Supplementary material

Supplementary material is available at European Heart Journal - Case Reports online.

Slide sets: A fully edited slide set detailing these cases and suitable for local presentation is available online as Supplementary data.

Consent: The authors confirm that written consent for submission and publication of this case report including images and associated text has been obtained from the patient in line with COPE guidance.

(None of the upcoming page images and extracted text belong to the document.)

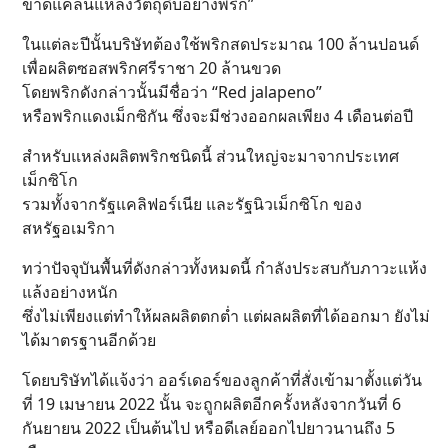
ขาดแคลนแหล่งวัตถุดิบอย่างพริก”
ในแต่ละปีนั้นบริษัทต้องใช้พริกสดประมาณ 100 ล้านปอนด์
เพื่อผลิตซอสพริกศรีราชา 20 ล้านขวด
โดยพริกดังกล่าวนั้นมีชื่อว่า “Red jalapeno”
หรือพริกแดงเม็กซิกัน ซึ่งจะมีช่วงออกผลเพียง 4 เดือนต่อปี
สำหรับแหล่งผลิตพริกชนิดนี้ ส่วนใหญ่จะมาจากประเทศ
เม็กซิโก
รวมทั้งจากรัฐแคลิฟอร์เนีย และรัฐนิวเม็กซิโก ของ
สหรัฐอเมริกา
ทว่าปัจจุบันพื้นที่ดังกล่าวทั้งหมดนี้ กำลังประสบกับภาวะแห้ง
แล้งอย่างหนัก
ซึ่งไม่เพียงแต่ทำให้ผลผลิตตกต่ำ แต่ผลผลิตที่ได้ออกมา ยังไม่
ได้มาตรฐานอีกด้วย
โดยบริษัทได้แจ้งว่า ออร์เดอร์ของลูกค้าที่สั่งเข้ามาตั้งแต่วัน
ที่ 19 เมษายน 2022 นั้น จะถูกผลิตอีกครั้งหลังจากวันที่ 6
กันยายน 2022 เป็นต้นไป หรือดีเลย์ออกไปยาวนานถึง 5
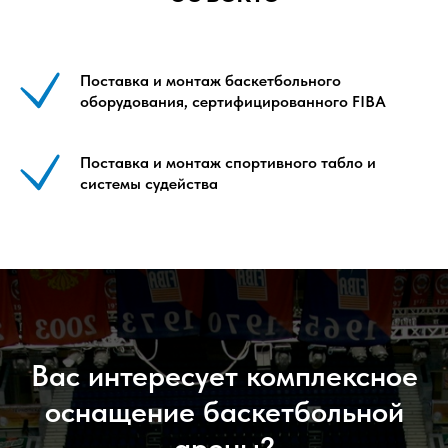
Поставка и монтаж баскетбольного
оборудования, сертифицированного FIBA
Поставка и монтаж спортивного табло и
системы судейства
Вас интересует комплексное
оснащение баскетбольной
арены?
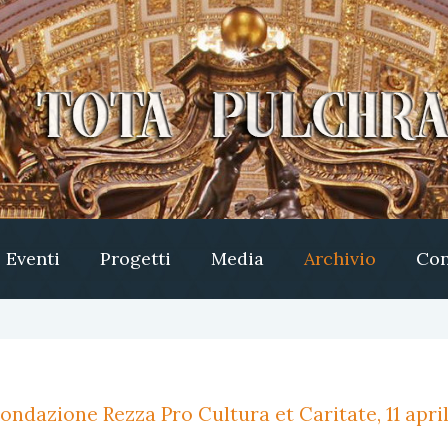
Eventi
Progetti
Media
Archivio
Con
ondazione Rezza Pro Cultura et Caritate, 11 april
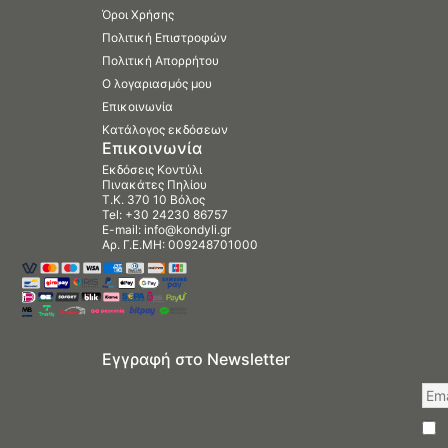
Όροι Χρήσης
Πολιτική Επιστροφών
Πολιτική Απορρήτου
Ο λογαριασμός μου
Επικοινωνία
Κατάλογος εκδόσεων
Επικοινωνία
Εκδόσεις Κοντύλι
Πινακάτες Πηλίου
Τ.Κ. 370 10 Βόλος
Tel:
+30 24230 86757
E-mail:
info@kondyli.gr
Αρ. Γ.Ε.ΜΗ: 009248701000
Εγγραφή στο Newsletter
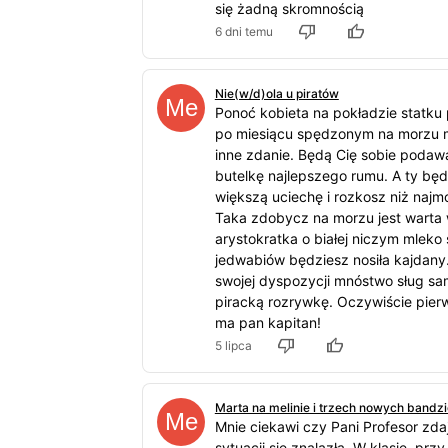
się żadną skromnością
6 dni temu
Nie(w/d)ola u piratów
Ponoć kobieta na pokładzie statku 
po miesiącu spędzonym na morzu 
inne zdanie. Będą Cię sobie podawal
butelkę najlepszego rumu. A ty bę
większą uciechę i rozkosz niż najm
Taka zdobycz na morzu jest warta w
arystokratka o białej niczym mleko
jedwabiów będziesz nosiła kajdany
swojej dyspozycji mnóstwo sług sa
piracką rozrywkę. Oczywiście pier
ma pan kapitan!
5 lipca
Marta na melinie i trzech nowych bandz
Mnie ciekawi czy Pani Profesor zdaj
sytuacji się znalazła. W klasie, przy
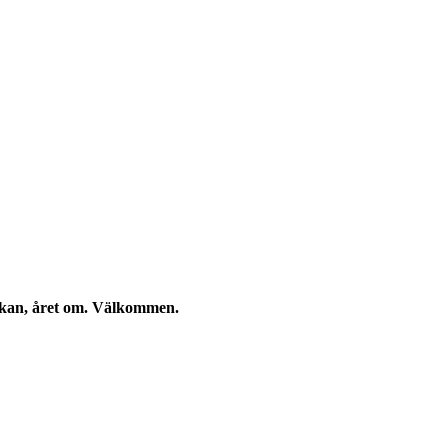
eckan, året om. Välkommen.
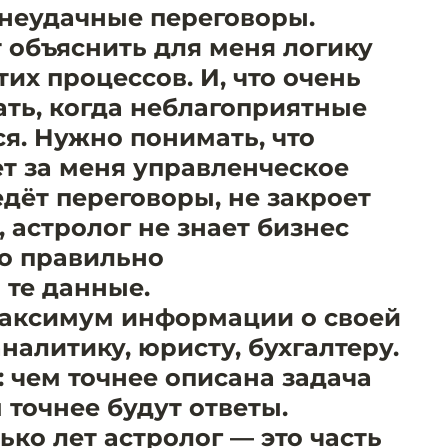
 неудачные переговоры.
 объяснить для меня логику
их процессов. И, что очень
ать, когда неблагоприятные
я. Нужно понимать, что
ет за меня управленческое
дёт переговоры, не закроет
, астролог не знает бизнес
о правильно
 те данные.
максимум информации о своей
налитику, юристу, бухгалтеру.
т: чем точнее описана задача
м точнее будут ответы.
ко лет астролог — это часть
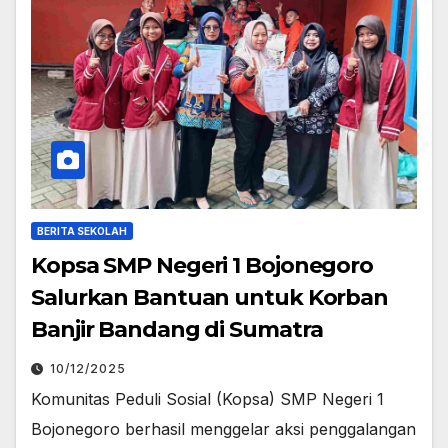
BERITA SEKOLAH
Kopsa SMP Negeri 1 Bojonegoro
Salurkan Bantuan untuk Korban
Banjir Bandang di Sumatra
10/12/2025
Komunitas Peduli Sosial (Kopsa) SMP Negeri 1
Bojonegoro berhasil menggelar aksi penggalangan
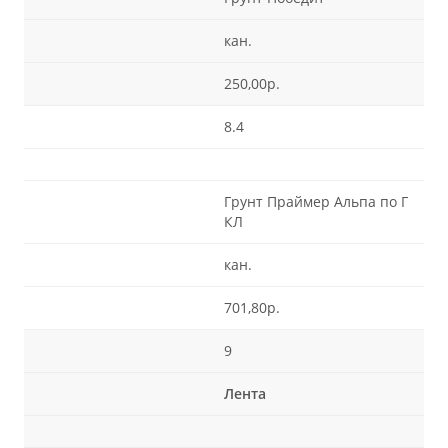
кан.
250,00р.
8.4
Грунт Праймер Альпа по Г
КЛ
кан.
701,80р.
9
Лента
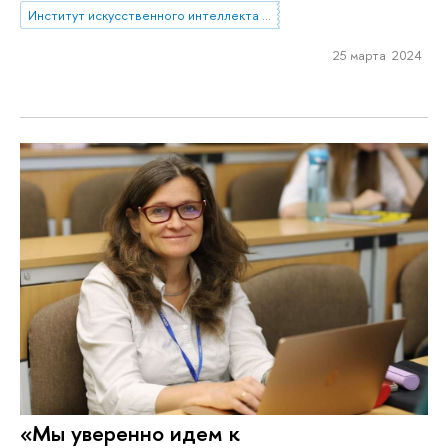
Институт искусственного интеллекта и цифровых наук
25 марта 2024
«Мы уверенно идем к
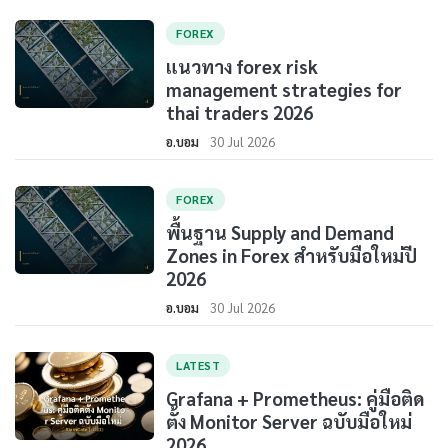
FOREX
แนวทาง forex risk
management strategies for
thai traders 2026
อ.บอม
30 Jul 2026
FOREX
พื้นฐาน Supply and Demand
Zones in Forex สำหรับมือใหม่ปี
2026
อ.บอม
30 Jul 2026
LATEST
Grafana + Prometheus: คู่มือติด
ตั้ง Monitor Server ฉบับมือใหม่
2026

Conflict of interest: None declared.

Funding: None declared.

Click here for additional data file.

28 months prior to admission	Received a 12 mm drug-eluting stent in the ostial part of the right coronary artery due to a non-ST-elevation myocardial infarction (NSTEMI)
24 months prior to admission	In-stent thrombosis causing NSTEMI, dilatation using a 4.0/20 mm drug-eluting balloon (DEB)
17 months prior to admission	In-stent thrombosis causing NSTEMI, balloon dilatation and subsequent stenting
14 months prior to admission	Cardiac magnetic resonance imaging revealed a moderate aortic regurgitation (AR), a mildly dilated left ventricle (LV) and normal left ventricular ejection fraction (LVEF)
11 months prior to admission	In-stent thrombosis causing NSTEMI, placing of a 4.0/24 mm drug-eluting stent
5 months prior to admission	In-stent thrombosis causing NSTEMI, dilatation using a 4.0/20 mm DEB
3 months prior to admission	In-stent thrombosis causing NSTEMI, dilatation using a 4.0/30 mm DEB
2 months prior to admission	Transthoracic echocardiography showed a severe AR, severely dilated LV with mildly reduced LVEF (45%)
At admission	Underwent aortic valve replacement and concomitant coronary artery by-pass grafting

Table 1

Reports of coronary angiography/PCI-induced severe aortic regurgitation

Author (year)	Gender/age	Mechanism of AR	Cause	Acute/chronic	Surgical strategy
Madigan (2020)5	M/44	Laceration of LCC	Catheter/wire	Acute	Valve replacement
Kolla (2018)6	M/67	Laceration of RCC	Catheter	Acute	Valve repair
Gamaza Chulián (2017)7	M/63	Laceration of NCC	Catheter	Acute	Valve replacement
Roy (2016)8	M/55	Laceration of NCC	Catheter/wire	Acute	Valve replacement
Grisoli (2012)9	M/69	Laceration of NCC	Catheter	Acute	Valve replacement
Shim (2012)10	1. M/70	1. Laceration of NCC	1. Catheter	1. Subacute	1. Valve replacement
	2. F/72	2. Laceration of NCC	2. Catheter	2. Acute	2. Valve replacement
Rolf (2011)11	M/56	Laceration of NCC	Catheter	Acute	Valve replacement
Ong (2011)4	1. M/60	1. Perforation of LCC	1. Catheter	1. Acute	1. Valve replacement
	2. F/84	2. Perforation of LCC	2. Catheter	2. Acute	2. Valve replacement
Bouabdallaoui (2011)12	M/41	Laceration of NCC	Catheter	Acute	Valve repair
Safar (2010)13	M/66	Prolapse of NCC	Catheter/wire	Acute	Valve replacement
Quintana (2009)14	M/49	Perforation of NCC	Stent	Acute	Valve replacement
Kotoulas (2007)15	M/66	Perforation of RCC and LCC	Catheter/stent	Acute	Valve replacement
Fundaró (1996)16	M/54	Laceration of RCC	Catheter	Acute	Valve repair
Denyer (1988)17	M/59	Perforation of RCC	Catheter	Chronic	Valve repair

AR, aortic regurgitation; M, male; F, female; LCC, left coronary cusp; RCC, right coronary cusp; NCC, non-coronary cusp.